In the first seven months of this year, 432 investigations were opened across Mexico into cases of illegal abortion, according to the Mexican government.

The court’s decision applies immediately only to the northern state of Coahuila, where the justices said that a law mandating up to three years in jail for people who get abortions was unconstitutional. Their ruling set a legal precedent for the nation — but putting it into practice requires either legal challenges in each of the 28 states in Mexico that still criminalize the procedure, or a change in law by state legislatures.

Local activists have already begun working on a plan to force states to fall in line with the court’s ruling and revise their laws, though the fight to make abortion legal and safe across the country could be a long one. Only Mexico City, and three other states, allowed abortions on request before Tuesday’s decision.
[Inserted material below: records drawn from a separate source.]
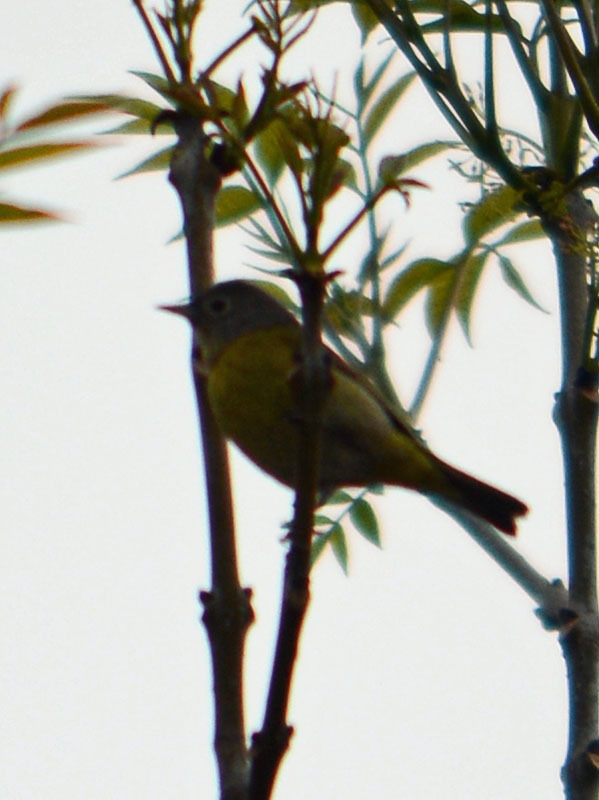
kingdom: Animalia
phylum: Chordata
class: Aves
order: Passeriformes
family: Parulidae
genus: Leiothlypis
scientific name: Leiothlypis ruficapilla
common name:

“We are already organized and ready to take advantage of the opportunity that the Court’s new decision offers,” said Ms. Torres Miranda. “What we need to do is make them change the law.”

That plan is likely to meet resistance. Mexico’s conservative PAN party, the main opposition party, has opposed any effort to legalize the procedure and expressed dismay over the court’s ruling.

Generally, the women who are most marginalized — who are poor and live in rural areas — are the ones who face criminal penalties for having an abortion, Ms. Torres Miranda said.

Since Mexico City legalized the procedure in 2007, a network of activists based there has worked together to offer women seeking abortion a safe path, either by transporting them to the capital or providing them Misoprostol, a drug commonly used to induce abortion.

But many women are too scared to reach out to those groups, and opt to obtain clandestine abortions.

When those methods go wrong or lead to excessive bleeding, women often go to the hospital, which can report them to state authorities. There are five women currently under investigation for receiving an abortion in San Luis Potosí, said Ms. Torres Miranda.